### Task directions
Using the entries below, show all lines with the string "DSAT".

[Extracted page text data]
━━━━━━━━

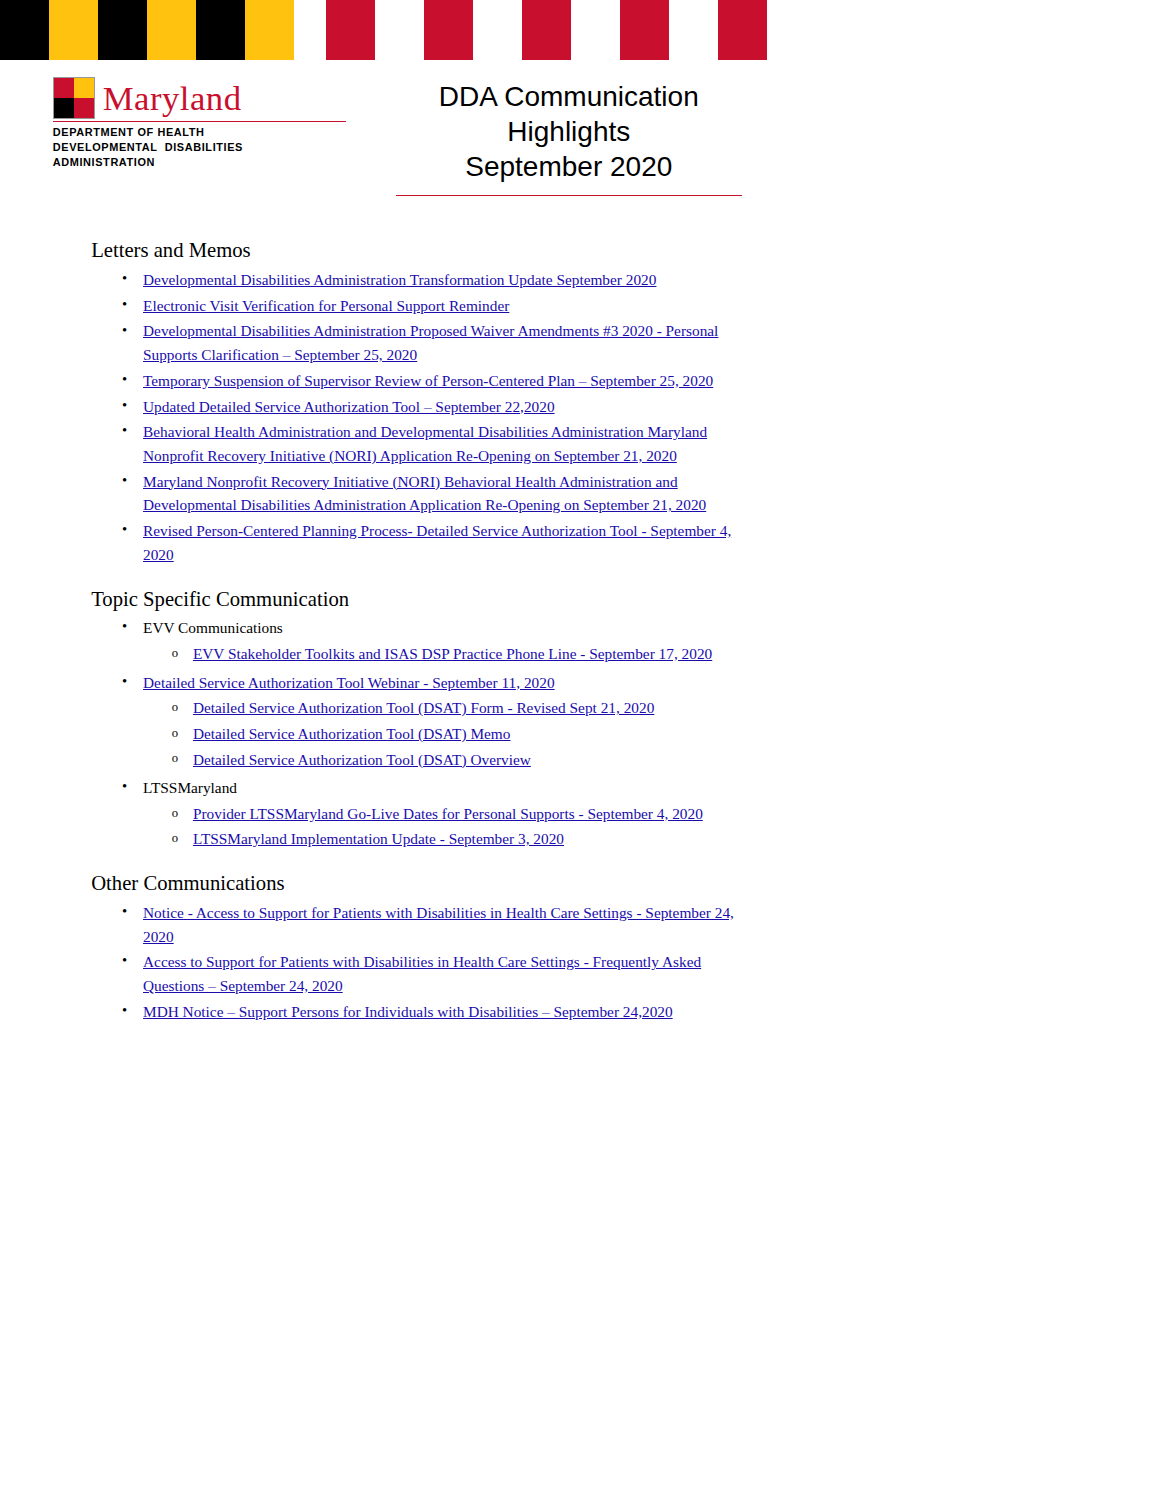Maryland
Department of Health
Developmental Disabilities
Administration
DDA Communication Highlights
September 2020
Letters and Memos
Developmental Disabilities Administration Transformation Update September 2020
Electronic Visit Verification for Personal Support Reminder
Developmental Disabilities Administration Proposed Waiver Amendments #3 2020 - Personal Supports Clarification – September 25, 2020
Temporary Suspension of Supervisor Review of Person-Centered Plan – September 25, 2020
Updated Detailed Service Authorization Tool – September 22,2020
Behavioral Health Administration and Developmental Disabilities Administration Maryland Nonprofit Recovery Initiative (NORI) Application Re-Opening on September 21, 2020
Maryland Nonprofit Recovery Initiative (NORI) Behavioral Health Administration and Developmental Disabilities Administration Application Re-Opening on September 21, 2020
Revised Person-Centered Planning Process- Detailed Service Authorization Tool - September 4, 2020
Topic Specific Communication
EVV Communications
EVV Stakeholder Toolkits and ISAS DSP Practice Phone Line - September 17, 2020
Detailed Service Authorization Tool Webinar - September 11, 2020
Detailed Service Authorization Tool (DSAT) Form - Revised Sept 21, 2020
Detailed Service Authorization Tool (DSAT) Memo
Detailed Service Authorization Tool (DSAT) Overview
LTSSMaryland
Provider LTSSMaryland Go-Live Dates for Personal Supports - September 4, 2020
LTSSMaryland Implementation Update - September 3, 2020
Other Communications
Notice - Access to Support for Patients with Disabilities in Health Care Settings - September 24, 2020
Access to Support for Patients with Disabilities in Health Care Settings - Frequently Asked Questions – September 24, 2020
MDH Notice – Support Persons for Individuals with Disabilities – September 24,2020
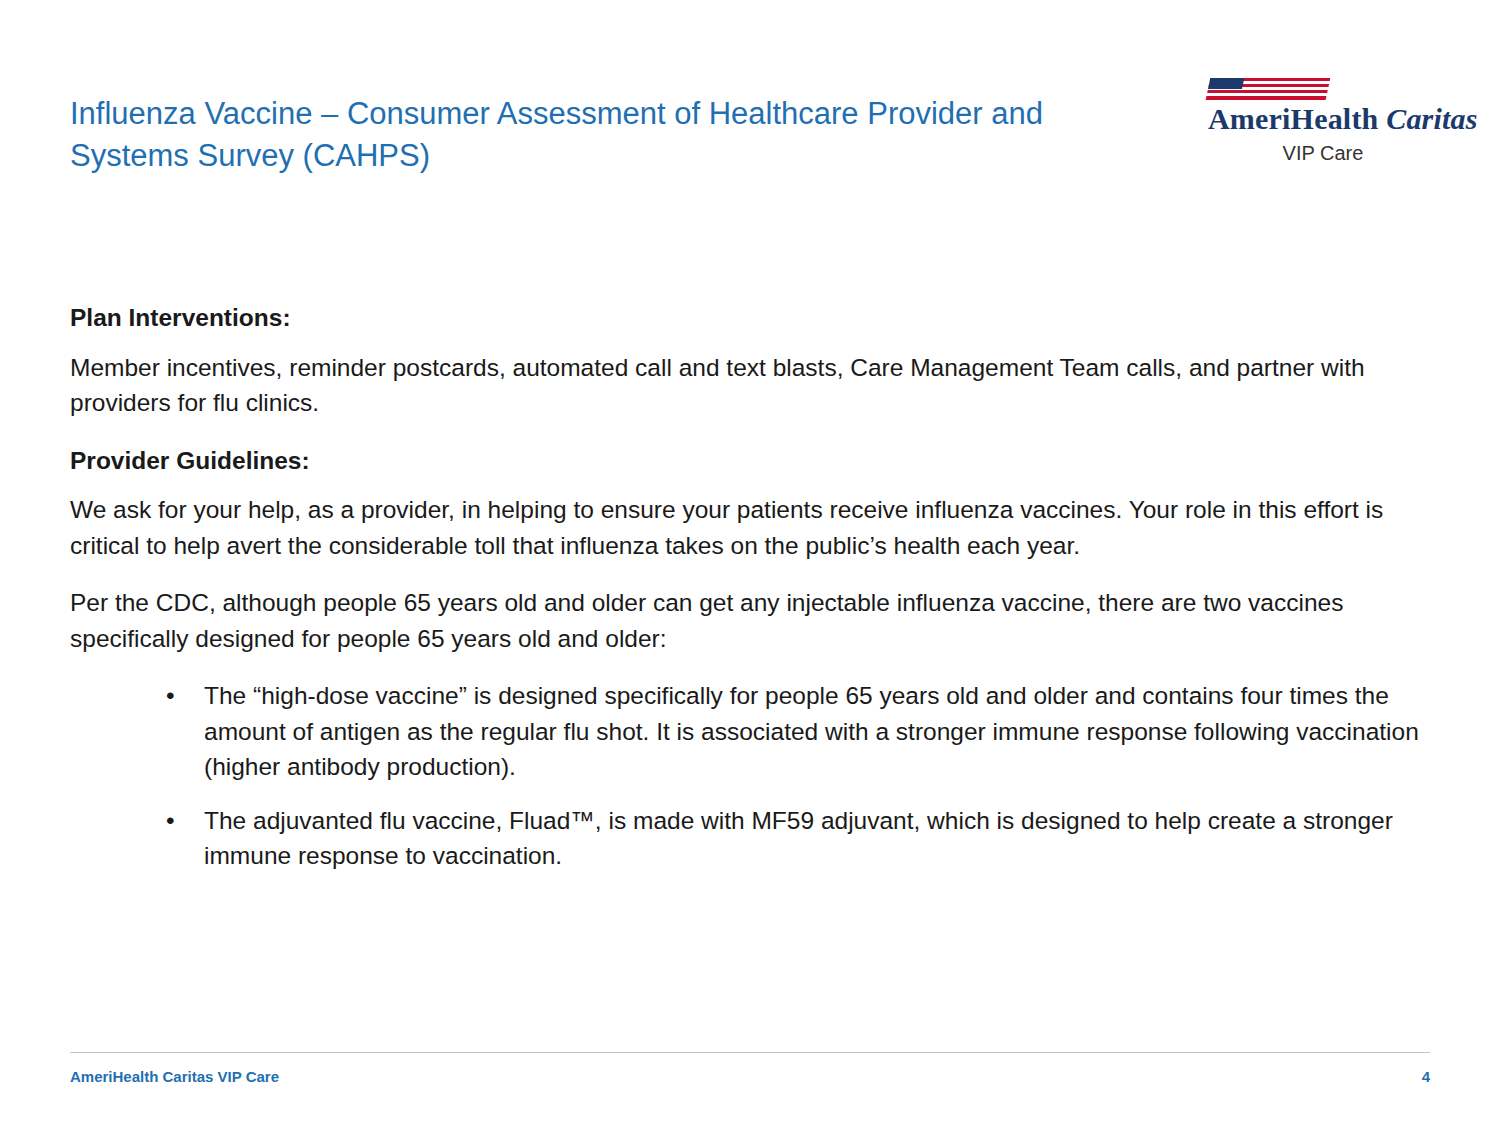Influenza Vaccine – Consumer Assessment of Healthcare Provider and Systems Survey (CAHPS)
AmeriHealth Caritas
VIP Care
Plan Interventions:
Member incentives, reminder postcards, automated call and text blasts, Care Management Team calls, and partner with providers for flu clinics.
Provider Guidelines:
We ask for your help, as a provider, in helping to ensure your patients receive influenza vaccines. Your role in this effort is critical to help avert the considerable toll that influenza takes on the public’s health each year.
Per the CDC, although people 65 years old and older can get any injectable influenza vaccine, there are two vaccines specifically designed for people 65 years old and older:
The “high-dose vaccine” is designed specifically for people 65 years old and older and contains four times the amount of antigen as the regular flu shot. It is associated with a stronger immune response following vaccination (higher antibody production).
The adjuvanted flu vaccine, Fluad™, is made with MF59 adjuvant, which is designed to help create a stronger immune response to vaccination.
AmeriHealth Caritas VIP Care 4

━━━━━━━━

### Task solution
Detailed Service Authorization Tool (DSAT) Form - Revised Sept 21, 2020
Detailed Service Authorization Tool (DSAT) Memo
Detailed Service Authorization Tool (DSAT) Overview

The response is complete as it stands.